_Text excerpt_.

=-=-=

Q: Did this ever come as a problem to you, self-censorship? As aspiring poets, we don’t want to self-censor but-


A: No, don’t. Don’t self-censor. Then you’re holding back. I tell my students to not hold back all the time. So I can’t be telling you to hold back because if you hold back then you might as wel l- you need to scratch the itch, you need to scratch it, you can’t - it’s like trying to hold a fart.


Q: What do you tell your students with regards to self-censoring?


A: I just tell them they can write whatever they want as long as it’s not hate speech or overly rude. You can use profanity but to a certain extent, as long as it’s not overdone. If I allow myself to write whatever I want to write about, then the same should apply to them. I’ve had a student who wrote an entire collection of gay poetry. He’s Malay, so he’s finding a publisher who wants to take that risk. That’s the problem with Malaysia, we don’t have many publishers that publish poetry, unlike Singapore. That’s why you have so many poets. It’s a real struggle for poets in Malaysia.


Q: Do you feel like there are any other differences, between the poetry scene in Malaysia and Singapore? You’ve mentioned that it’s a lot easier in Singapore.


A: Yes, you have more institutional support - you have National Arts Council grants, you can travel. We don’t even have an arts council. It’s really hard. Poets are few and far between. I’m trying to create platforms for my students so they can be heard. One of my students is looking at other ways that poems can be heard - not necessarily on print, but it’s not podcasts. That’s one way of them making it work.

Q: What do you feel about the relationship between poetry and activism in Malaysia?

=-=-=

_Records_.
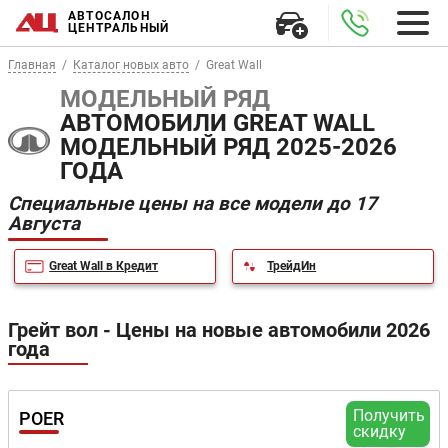
АВТОСАЛОН
ЦЕНТРАЛЬНЫЙ
Главная
Каталог новых авто
Great Wall
МОДЕЛЬНЫЙ РЯД
АВТОМОБИЛИ GREAT WALL
МОДЕЛЬНЫЙ РЯД 2025-2026
ГОДА
Специальные цены на все модели до 17
Августа
Great Wall в Кредит
ТрейдИн
Грейт вол - Цены на новые автомобили 2026
года
Получить
POER
скидку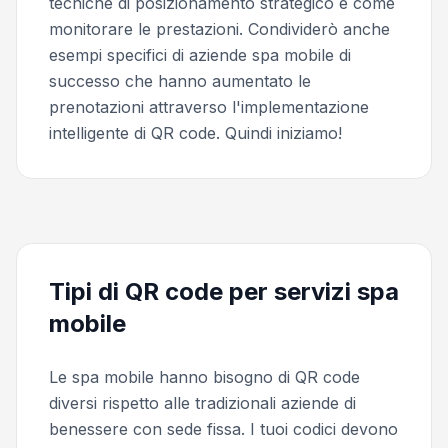
tecniche di posizionamento strategico e come
monitorare le prestazioni. Condividerò anche
esempi specifici di aziende spa mobile di
successo che hanno aumentato le
prenotazioni attraverso l'implementazione
intelligente di QR code. Quindi iniziamo!
Tipi di QR code per servizi spa
mobile
Le spa mobile hanno bisogno di QR code
diversi rispetto alle tradizionali aziende di
benessere con sede fissa. I tuoi codici devono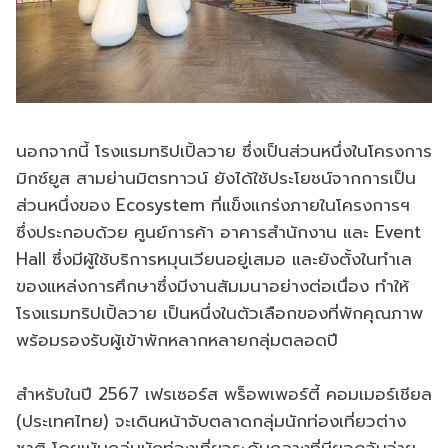
นอกจากนี้ โรงแรมทริปเปิ้ลวาย ซึ่งเป็นส่วนหนึ่งในโครงการ
มิกซ์ยูส สามย่านมิตรทาวน์ ยังได้ใช้ประโยชน์จากการเป็น
ส่วนหนึ่งของ Ecosystem ที่แข็งแกร่งภายในโครงการฯ
ซึ่งประกอบด้วย ศูนย์การค้า อาคารสำนักงาน และ Event
Hall ซึ่งมีผู้ใช้บริการหมุนเวียนอยู่เสมอ และยังตั้งในทำเล
ของแหล่งการศึกษาซึ่งมีงานสัมมนาอย่างต่อเนื่อง ทำให้
โรงแรมทริปเปิ้ลวาย เป็นหนึ่งในตัวเลือกของที่พักคุณภาพ
พร้อมรองรับผู้เข้าพักหลากหลายกลุ่มตลอดปี
สำหรับในปี 2567 เฟรเซอร์ส พร็อพเพอร์ตี้ คอมเมอร์เชียล
(ประเทศไทย) จะเดินหน้าจับตลาดกลุ่มนักท่องเที่ยวต่าง
ชาติ โดยเน้นกลุ่มนักท่องเที่ยวระดับกลางที่มียอดจับจ่าย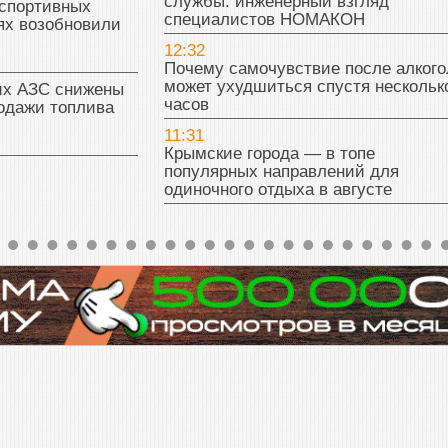
службы: инженерный взгляд
 спортивных
специалистов НОМАКОН
ях возобновили
12:32
Почему самочувствие после алкого
может ухудшиться спустя нескольк
их АЗС снижены
часов
одажи топлива
11:31
Крымские города — в топе
популярных направлений для
одиночного отдыха в августе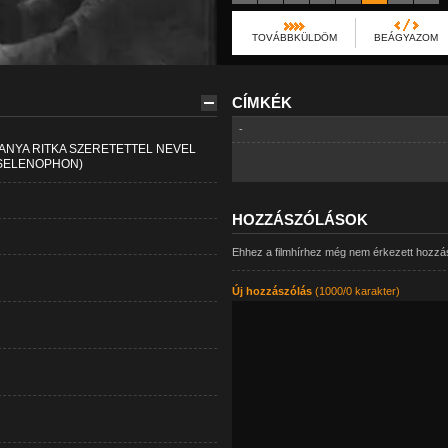
TOVÁBBKÜLDÖM
BEÁGYAZOM
CÍMKÉK
-
NYA RITKA SZERETETTEL NEVEL
(SELENOPHON)
HOZZÁSZÓLÁSOK
Ehhez a filmhírhez még nem érkezett hozzá
Új hozzászólás
(1000/0 karakter)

=-=-=

_What you will do_. Retype the passage of the interview about self-censorship and poetry in Malaysia word for word, starting at "Q: Do you feel" and ending at "making it work.".

_Solution_.
Q: Do you feel like there are any other differences, between the poetry scene in Malaysia and Singapore? You’ve mentioned that it’s a lot easier in Singapore.


A: Yes, you have more institutional support - you have National Arts Council grants, you can travel. We don’t even have an arts council. It’s really hard. Poets are few and far between. I’m trying to create platforms for my students so they can be heard. One of my students is looking at other ways that poems can be heard - not necessarily on print, but it’s not podcasts. That’s one way of them making it work.